SUARA UTAMA, Probolinggo –
Pemerintah kecamatan Banyuanyar kabupaten Probolinggo Jawa Timur turun tangan untuk melakukan asesmen, teguran serta pembinaan terhadap oknum operator adminduk dan Kasun pocok desa Liprak wetan yang diduga live tiktok berkaraoke saat jam kerja dengan menggunakan fasilitas publik. 06/02/2026.
Camat Banyuanyar “Hudan Kurniawan” melalui pesan singkat whatsap kepada team media Menegaskan bahwa pemerintah kecamatan Banyuanyar melalui sekcam dan kasi trantib telah mengambil sikap atas viral nya oknum operator adminduk dan Kasun pocok desa Liprak wetan yang diduga live tiktok karaoke di saat jam kerja.
“Menyikapi keluhan masyarakat terhadap perangkat desa liprak wetan melalui sosial media dll. Hari ini (jum’at tanggal 6 februari 2026)..Saya langsung melakukan assesmen, Sekaligus pembinaan dan memberikan teguran melalui Sekcam dan kasi trantib. Kedua perangkat tersebut telah membuat pernyataan tertulis, berjanji untuk tidak mengulangi lagi.”Kata nya.

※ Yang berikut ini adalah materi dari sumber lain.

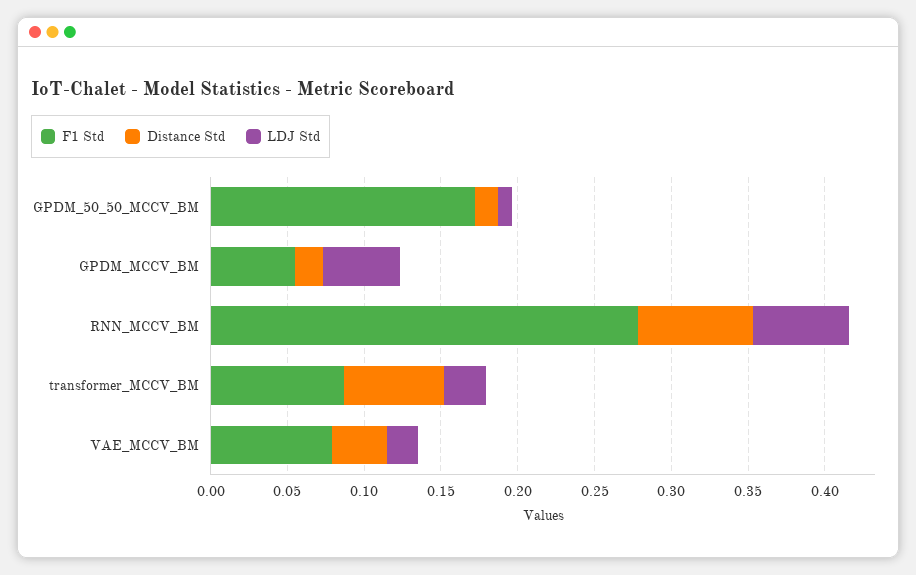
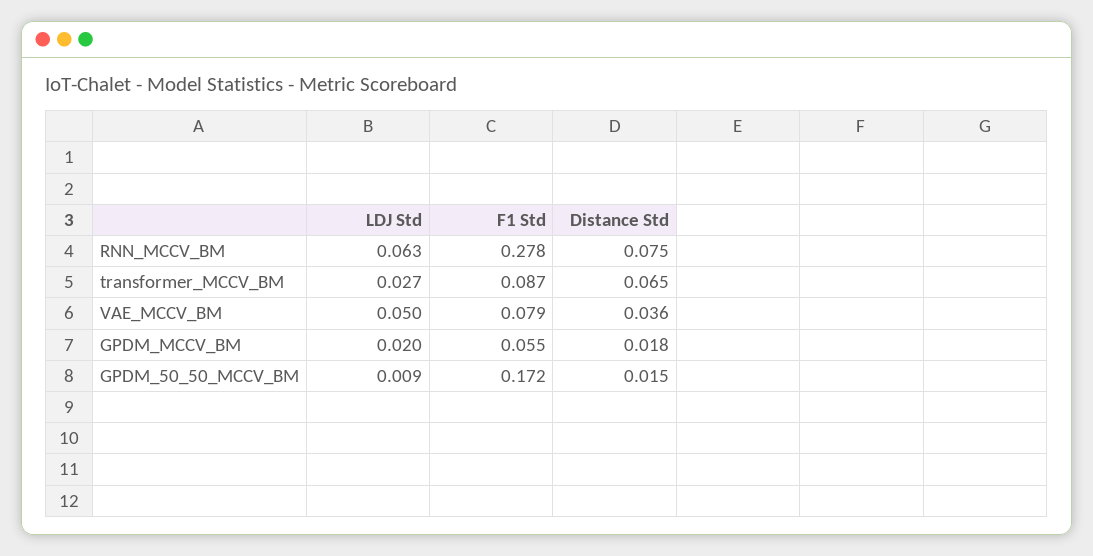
  {
    "F1 Std": {
      "GPDM_50_50_MCCV_BM": 0.172,
      "GPDM_MCCV_BM": 0.055,
      "RNN_MCCV_BM": 0.278,
      "transformer_MCCV_BM": 0.087,
      "VAE_MCCV_BM": 0.079
    },
    "Distance Std": {
      "GPDM_50_50_MCCV_BM": 0.015,
      "GPDM_MCCV_BM": 0.018,
      "RNN_MCCV_BM": 0.075,
      "transformer_MCCV_BM": 0.065,
      "VAE_MCCV_BM": 0.036
    },
    "LDJ Std": {
      "GPDM_50_50_MCCV_BM": 0.009,
-     "GPDM_MCCV_BM": 0.05,
+     "GPDM_MCCV_BM": 0.02,
      "RNN_MCCV_BM": 0.063,
      "transformer_MCCV_BM": 0.027,
-     "VAE_MCCV_BM": 0.02
+     "VAE_MCCV_BM": 0.05
    }
  }

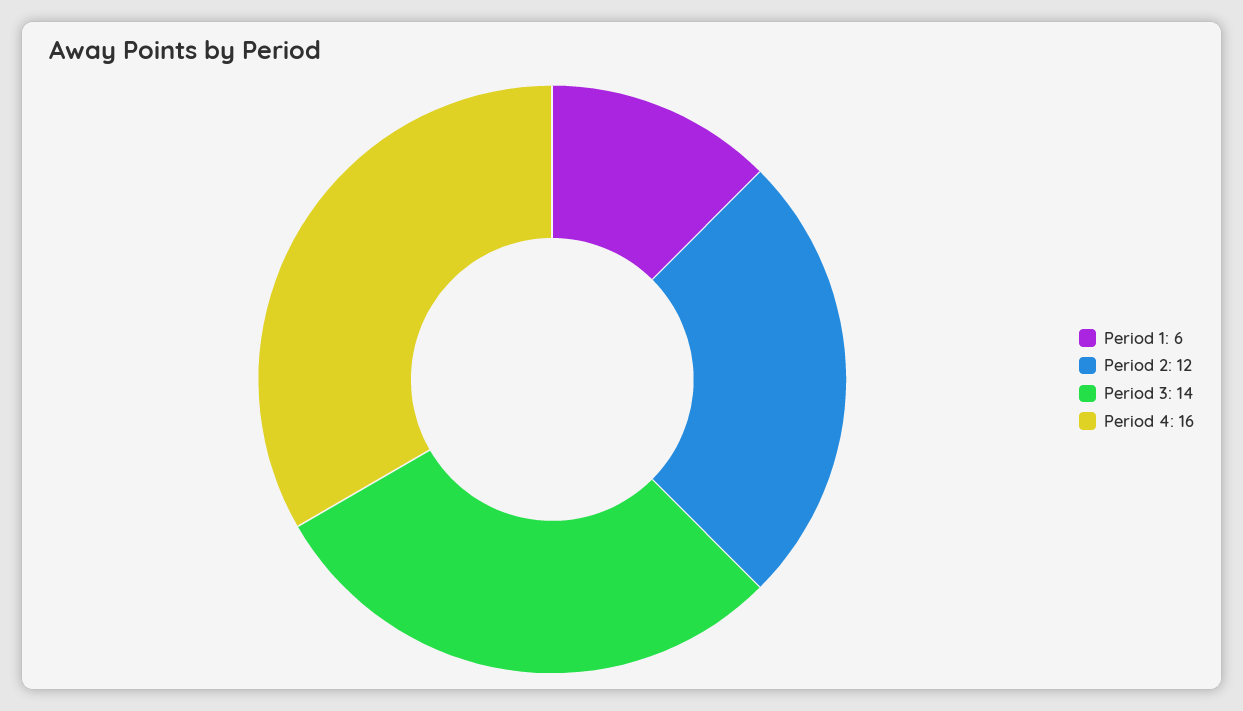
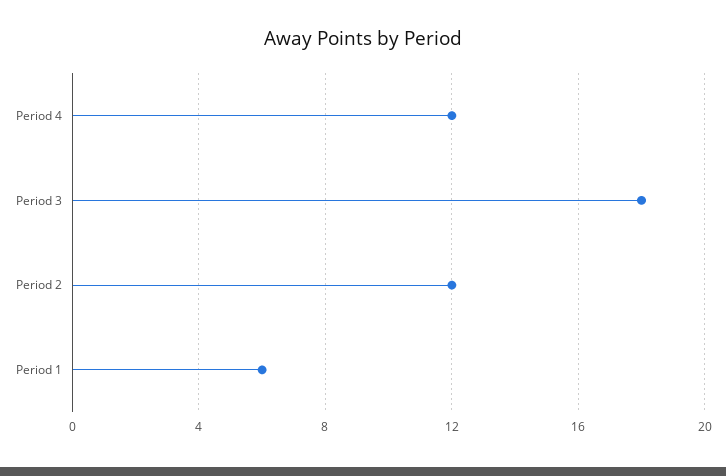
  {
    "Period 1": 6,
    "Period 2": 12,
-   "Period 3": 14,
+   "Period 3": 18,
-   "Period 4": 16
+   "Period 4": 12
  }

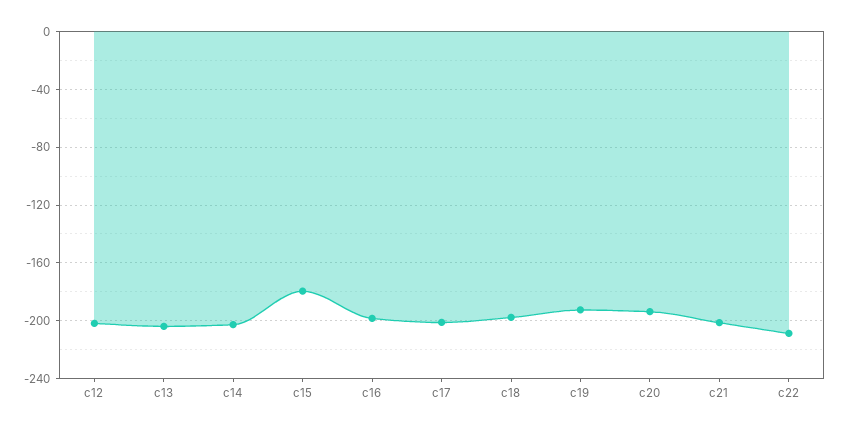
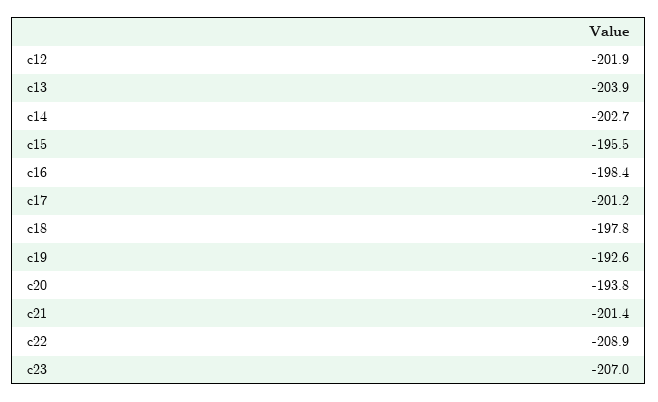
  {
    "c12": -201.9,
    "c13": -203.9,
    "c14": -202.7,
-   "c15": -180,
+   "c15": -195.5,
    "c16": -198.4,
    "c17": -201.2,
    "c18": -197.8,
    "c19": -192.6,
    "c20": -193.8,
    "c21": -201.4,
-   "c22": -208.9
+   "c22": -208.9,
+   "c23": -207
  }

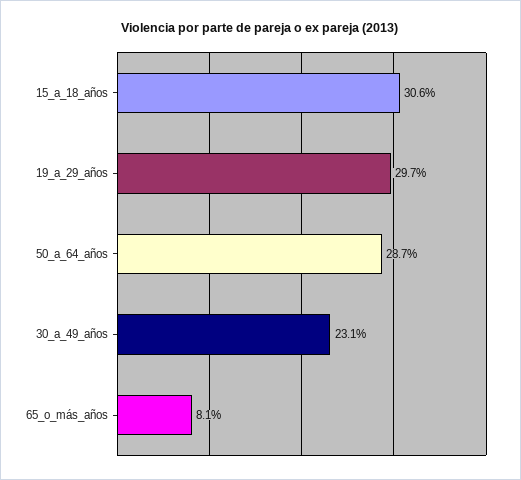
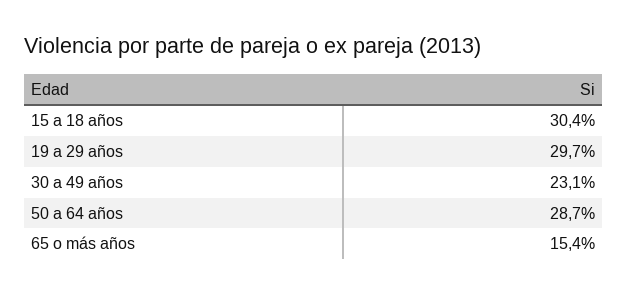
  {
-   "15_a_18_años": 30.6,
+   "15_a_18_años": 30.4,
    "19_a_29_años": 29.7,
    "50_a_64_años": 28.7,
    "30_a_49_años": 23.1,
-   "65_o_más_años": 8.1
+   "65_o_más_años": 15.4
  }

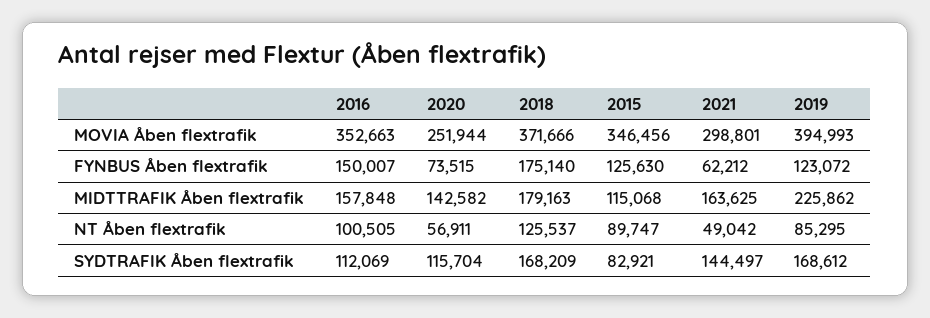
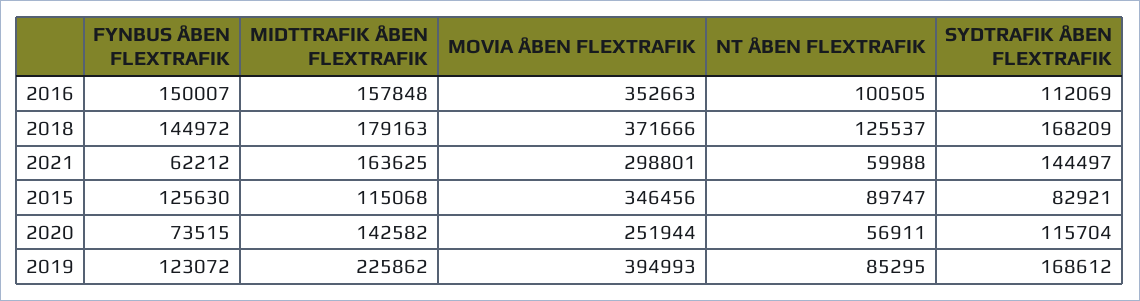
  {
    "2016": {
      "MOVIA Åben flextrafik": 352663,
      "FYNBUS Åben flextrafik": 150007,
      "MIDTTRAFIK Åben flextrafik": 157848,
      "NT Åben flextrafik": 100505,
      "SYDTRAFIK Åben flextrafik": 112069
    },
    "2020": {
      "MOVIA Åben flextrafik": 251944,
      "FYNBUS Åben flextrafik": 73515,
      "MIDTTRAFIK Åben flextrafik": 142582,
      "NT Åben flextrafik": 56911,
      "SYDTRAFIK Åben flextrafik": 115704
    },
    "2018": {
      "MOVIA Åben flextrafik": 371666,
-     "FYNBUS Åben flextrafik": 175140,
+     "FYNBUS Åben flextrafik": 144972,
      "MIDTTRAFIK Åben flextrafik": 179163,
      "NT Åben flextrafik": 125537,
      "SYDTRAFIK Åben flextrafik": 168209
    },
    "2015": {
      "MOVIA Åben flextrafik": 346456,
      "FYNBUS Åben flextrafik": 125630,
      "MIDTTRAFIK Åben flextrafik": 115068,
      "NT Åben flextrafik": 89747,
      "SYDTRAFIK Åben flextrafik": 82921
    },
    "2021": {
      "MOVIA Åben flextrafik": 298801,
      "FYNBUS Åben flextrafik": 62212,
      "MIDTTRAFIK Åben flextrafik": 163625,
-     "NT Åben flextrafik": 49042,
+     "NT Åben flextrafik": 59988,
      "SYDTRAFIK Åben flextrafik": 144497
    },
    "2019": {
      "MOVIA Åben flextrafik": 394993,
      "FYNBUS Åben flextrafik": 123072,
      "MIDTTRAFIK Åben flextrafik": 225862,
      "NT Åben flextrafik": 85295,
      "SYDTRAFIK Åben flextrafik": 168612
    }
  }

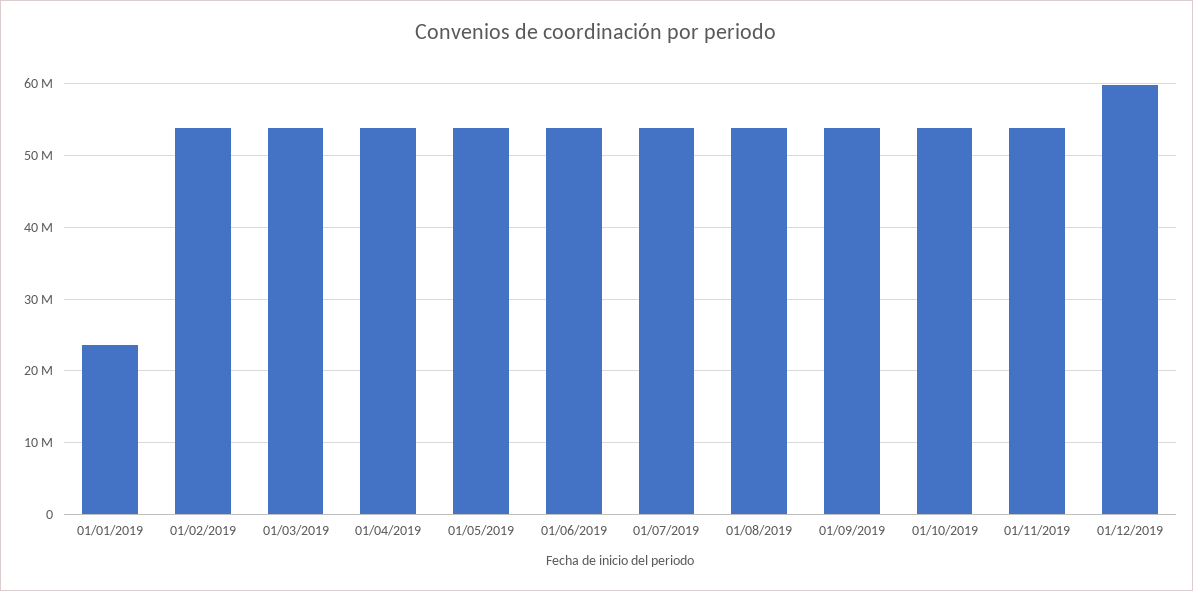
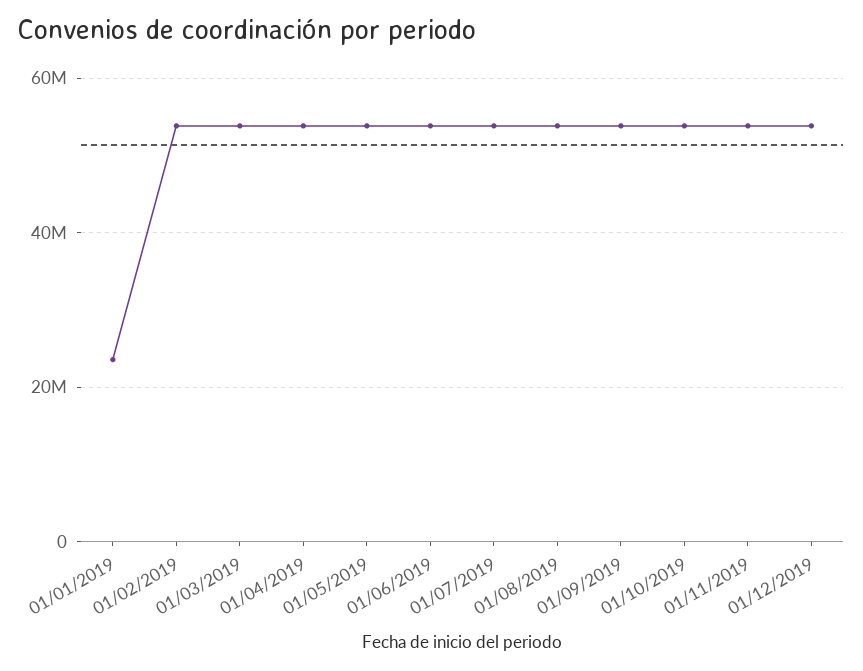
  {
    "01/01/2019": 24000000,
    "01/02/2019": 54000000,
    "01/03/2019": 54000000,
    "01/04/2019": 54000000,
    "01/05/2019": 54000000,
    "01/06/2019": 54000000,
    "01/07/2019": 54000000,
    "01/08/2019": 54000000,
    "01/09/2019": 54000000,
    "01/10/2019": 54000000,
    "01/11/2019": 54000000,
-   "01/12/2019": 60000000
+   "01/12/2019": 54000000
  }

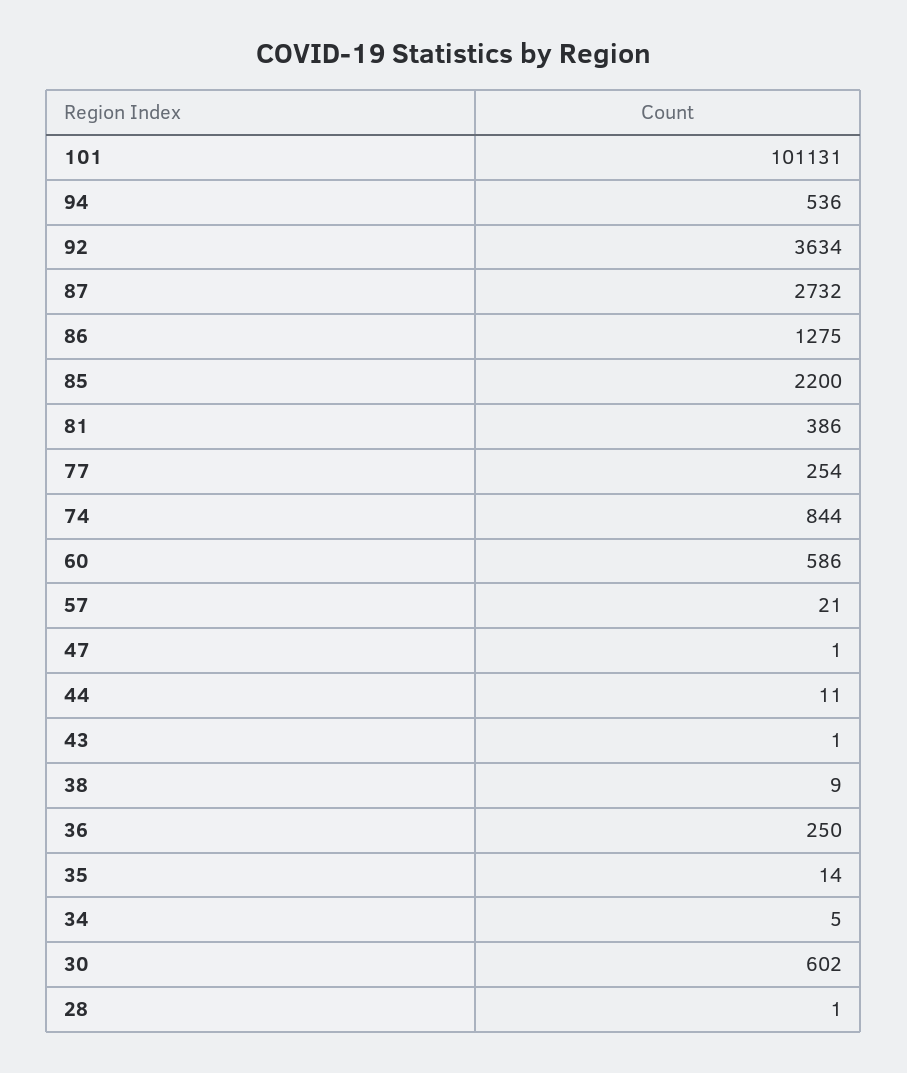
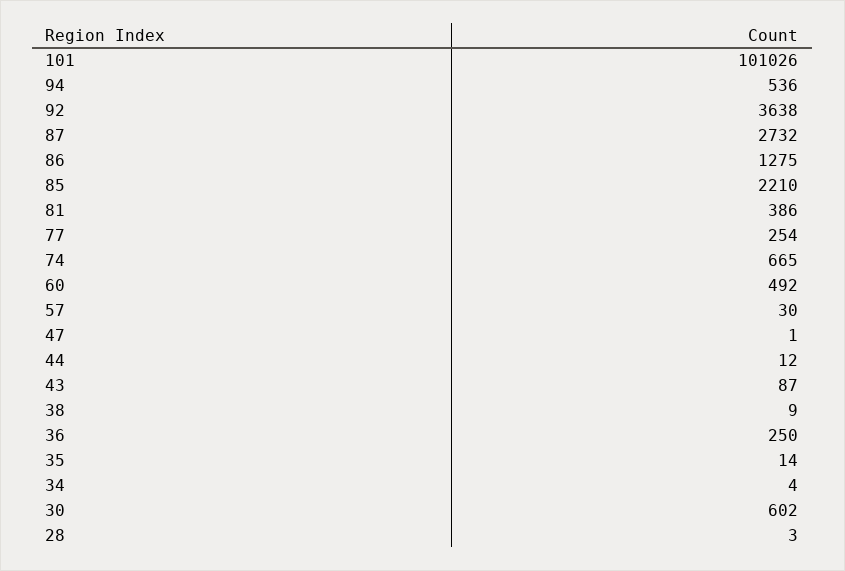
  {
-   "101": 101131,
+   "101": 101026,
    "94": 536,
-   "92": 3634,
+   "92": 3638,
    "87": 2732,
    "86": 1275,
-   "85": 2200,
+   "85": 2210,
    "81": 386,
    "77": 254,
-   "74": 844,
+   "74": 665,
-   "60": 586,
+   "60": 492,
-   "57": 21,
+   "57": 30,
    "47": 1,
-   "44": 11,
+   "44": 12,
-   "43": 1,
+   "43": 87,
    "38": 9,
    "36": 250,
    "35": 14,
-   "34": 5,
+   "34": 4,
    "30": 602,
-   "28": 1
+   "28": 3
  }

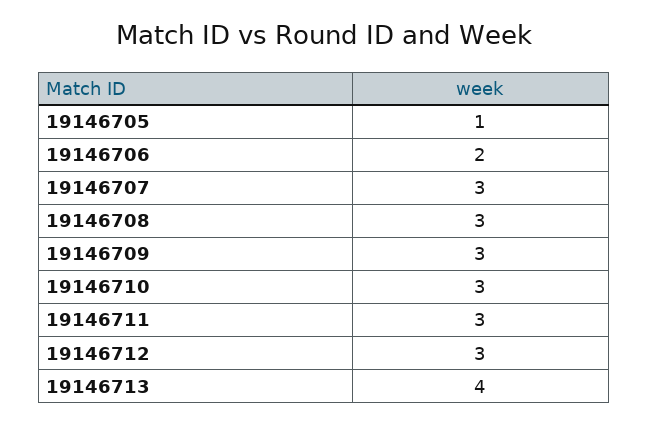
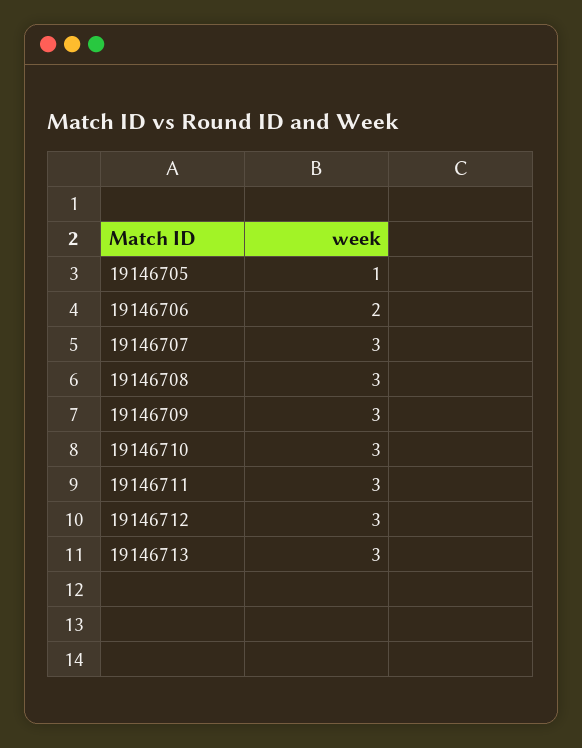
  {
    "19146705": 1,
    "19146706": 2,
    "19146707": 3,
    "19146708": 3,
    "19146709": 3,
    "19146710": 3,
    "19146711": 3,
    "19146712": 3,
-   "19146713": 4
+   "19146713": 3
  }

Camat Banyuanyar selain menyampaikan terimakasih kepada team media yang telah menjalankan tugas nya sebagai sosial kontrol masyarakat. Ia juga menyampaikan bahwa kedua oknum tersebut menyatakan bersalah dan meminta maaf.
“Ini tadi sudah membuat surat pernyataan tertulis untuk tidak mengulangi kembali. Menyatakan bersalah dan mohon maaf atas kejadian itu. Terimakasih kepada semua media yang telah menjalankan fungsi kontrol sehingga memudahkan pengawasan kami. “imbuh nya.
Menanggapi hal tersebut, warga masyarakat setempat (desa Liprak wetan) yang enggan di publikasikan identitas nya mempertanyakan sanksi atas dugaan melanggar etika, disiplin, profesionalisme, mengganggu layanan publik, dan mencoreng citra pemerintah desa.
“Oknum operator adminduk dan oknum Kasun pocok bukan hanya membuat pernyataan tertulis tidak mau mengulangi lagi. Seharusnya kedua oknum ini mendapat sanksi, apa sanksi nya buat mereka berdua?. Mereka di bayar untuk melayani kami buka untuk live tiktok. “Tegas nya dengan muka sedih.
Ia menambahkan permintaan maaf di depan pejabat pemerintah kecamatan Banyuanyar menurut nya tidak cukup. Ia meminta selain sanksi, kedua oknum di minta untuk memohon maaf secara terbuka untuk publik. Dikarenakan saat live karaoke tik tok menggunakan fasilitas publik yang di biayai oleh negara hasil pajak kami.
“Mohon maaf, Kami rasa permohonan maaf di depan pejabat dari kecamatan Banyuanyar tidak cukup. Selain sanksi, mereka harus meminta maaf secara terbuka untuk publik. Karena diduga fasilitas yang digunakan (kantor desa dan wifi) adalah milik publik bukan milik pribadi para oknum. “Imbuh nya.